Stored entries –
>>>

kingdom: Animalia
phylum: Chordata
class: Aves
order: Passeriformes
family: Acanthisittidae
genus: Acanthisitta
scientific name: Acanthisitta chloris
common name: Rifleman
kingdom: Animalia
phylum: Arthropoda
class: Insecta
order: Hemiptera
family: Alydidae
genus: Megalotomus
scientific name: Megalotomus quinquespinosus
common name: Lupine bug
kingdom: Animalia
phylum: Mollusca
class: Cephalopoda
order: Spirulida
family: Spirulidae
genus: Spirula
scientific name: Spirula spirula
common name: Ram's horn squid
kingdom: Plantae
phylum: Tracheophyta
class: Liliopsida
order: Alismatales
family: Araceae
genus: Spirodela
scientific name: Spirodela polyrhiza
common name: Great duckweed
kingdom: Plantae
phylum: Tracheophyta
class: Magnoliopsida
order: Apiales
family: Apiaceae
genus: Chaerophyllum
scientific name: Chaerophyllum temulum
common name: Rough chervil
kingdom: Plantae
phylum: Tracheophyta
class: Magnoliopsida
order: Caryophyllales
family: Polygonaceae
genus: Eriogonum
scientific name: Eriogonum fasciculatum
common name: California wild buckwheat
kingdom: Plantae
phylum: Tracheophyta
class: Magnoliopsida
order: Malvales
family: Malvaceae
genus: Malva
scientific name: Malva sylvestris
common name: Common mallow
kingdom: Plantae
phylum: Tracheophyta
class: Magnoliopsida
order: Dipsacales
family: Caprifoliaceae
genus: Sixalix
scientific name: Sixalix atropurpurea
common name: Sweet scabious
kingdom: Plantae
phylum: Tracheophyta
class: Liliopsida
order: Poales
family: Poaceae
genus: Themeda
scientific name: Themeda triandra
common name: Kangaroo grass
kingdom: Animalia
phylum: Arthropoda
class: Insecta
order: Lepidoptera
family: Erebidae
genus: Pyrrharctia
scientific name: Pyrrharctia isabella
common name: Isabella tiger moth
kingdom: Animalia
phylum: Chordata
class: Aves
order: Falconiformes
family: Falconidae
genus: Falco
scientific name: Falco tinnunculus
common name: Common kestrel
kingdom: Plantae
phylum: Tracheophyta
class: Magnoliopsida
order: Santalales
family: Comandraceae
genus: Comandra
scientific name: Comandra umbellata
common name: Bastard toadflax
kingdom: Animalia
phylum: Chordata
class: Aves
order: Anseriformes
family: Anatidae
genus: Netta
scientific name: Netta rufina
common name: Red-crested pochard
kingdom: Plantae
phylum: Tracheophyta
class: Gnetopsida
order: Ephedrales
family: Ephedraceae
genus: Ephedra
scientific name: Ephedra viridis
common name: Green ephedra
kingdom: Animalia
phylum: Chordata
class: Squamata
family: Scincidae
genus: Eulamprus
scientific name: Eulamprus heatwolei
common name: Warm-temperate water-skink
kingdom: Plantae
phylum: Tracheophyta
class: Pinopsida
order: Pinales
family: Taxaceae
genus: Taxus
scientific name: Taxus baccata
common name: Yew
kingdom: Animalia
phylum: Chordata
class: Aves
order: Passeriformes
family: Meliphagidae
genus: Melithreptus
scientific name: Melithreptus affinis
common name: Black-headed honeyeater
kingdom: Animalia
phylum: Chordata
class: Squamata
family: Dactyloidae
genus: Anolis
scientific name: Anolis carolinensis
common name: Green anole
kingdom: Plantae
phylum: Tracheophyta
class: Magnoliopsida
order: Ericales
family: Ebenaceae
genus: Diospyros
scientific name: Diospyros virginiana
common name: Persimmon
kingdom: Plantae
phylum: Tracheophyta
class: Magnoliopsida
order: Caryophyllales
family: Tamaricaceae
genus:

<<<

GOAL – Please update the data above by replacing every "common name" with "vernacular name", leaving everything else unchanged.

ANSWER TO THE TASK –
kingdom: Animalia
phylum: Chordata
class: Aves
order: Passeriformes
family: Acanthisittidae
genus: Acanthisitta
scientific name: Acanthisitta chloris
vernacular name: Rifleman
kingdom: Animalia
phylum: Arthropoda
class: Insecta
order: Hemiptera
family: Alydidae
genus: Megalotomus
scientific name: Megalotomus quinquespinosus
vernacular name: Lupine bug
kingdom: Animalia
phylum: Mollusca
class: Cephalopoda
order: Spirulida
family: Spirulidae
genus: Spirula
scientific name: Spirula spirula
vernacular name: Ram's horn squid
kingdom: Plantae
phylum: Tracheophyta
class: Liliopsida
order: Alismatales
family: Araceae
genus: Spirodela
scientific name: Spirodela polyrhiza
vernacular name: Great duckweed
kingdom: Plantae
phylum: Tracheophyta
class: Magnoliopsida
order: Apiales
family: Apiaceae
genus: Chaerophyllum
scientific name: Chaerophyllum temulum
vernacular name: Rough chervil
kingdom: Plantae
phylum: Tracheophyta
class: Magnoliopsida
order: Caryophyllales
family: Polygonaceae
genus: Eriogonum
scientific name: Eriogonum fasciculatum
vernacular name: California wild buckwheat
kingdom: Plantae
phylum: Tracheophyta
class: Magnoliopsida
order: Malvales
family: Malvaceae
genus: Malva
scientific name: Malva sylvestris
vernacular name: Common mallow
kingdom: Plantae
phylum: Tracheophyta
class: Magnoliopsida
order: Dipsacales
family: Caprifoliaceae
genus: Sixalix
scientific name: Sixalix atropurpurea
vernacular name: Sweet scabious
kingdom: Plantae
phylum: Tracheophyta
class: Liliopsida
order: Poales
family: Poaceae
genus: Themeda
scientific name: Themeda triandra
vernacular name: Kangaroo grass
kingdom: Animalia
phylum: Arthropoda
class: Insecta
order: Lepidoptera
family: Erebidae
genus: Pyrrharctia
scientific name: Pyrrharctia isabella
vernacular name: Isabella tiger moth
kingdom: Animalia
phylum: Chordata
class: Aves
order: Falconiformes
family: Falconidae
genus: Falco
scientific name: Falco tinnunculus
vernacular name: Common kestrel
kingdom: Plantae
phylum: Tracheophyta
class: Magnoliopsida
order: Santalales
family: Comandraceae
genus: Comandra
scientific name: Comandra umbellata
vernacular name: Bastard toadflax
kingdom: Animalia
phylum: Chordata
class: Aves
order: Anseriformes
family: Anatidae
genus: Netta
scientific name: Netta rufina
vernacular name: Red-crested pochard
kingdom: Plantae
phylum: Tracheophyta
class: Gnetopsida
order: Ephedrales
family: Ephedraceae
genus: Ephedra
scientific name: Ephedra viridis
vernacular name: Green ephedra
kingdom: Animalia
phylum: Chordata
class: Squamata
family: Scincidae
genus: Eulamprus
scientific name: Eulamprus heatwolei
vernacular name: Warm-temperate water-skink
kingdom: Plantae
phylum: Tracheophyta
class: Pinopsida
order: Pinales
family: Taxaceae
genus: Taxus
scientific name: Taxus baccata
vernacular name: Yew
kingdom: Animalia
phylum: Chordata
class: Aves
order: Passeriformes
family: Meliphagidae
genus: Melithreptus
scientific name: Melithreptus affinis
vernacular name: Black-headed honeyeater
kingdom: Animalia
phylum: Chordata
class: Squamata
family: Dactyloidae
genus: Anolis
scientific name: Anolis carolinensis
vernacular name: Green anole
kingdom: Plantae
phylum: Tracheophyta
class: Magnoliopsida
order: Ericales
family: Ebenaceae
genus: Diospyros
scientific name: Diospyros virginiana
vernacular name: Persimmon
kingdom: Plantae
phylum: Tracheophyta
class: Magnoliopsida
order: Caryophyllales
family: Tamaricaceae
genus:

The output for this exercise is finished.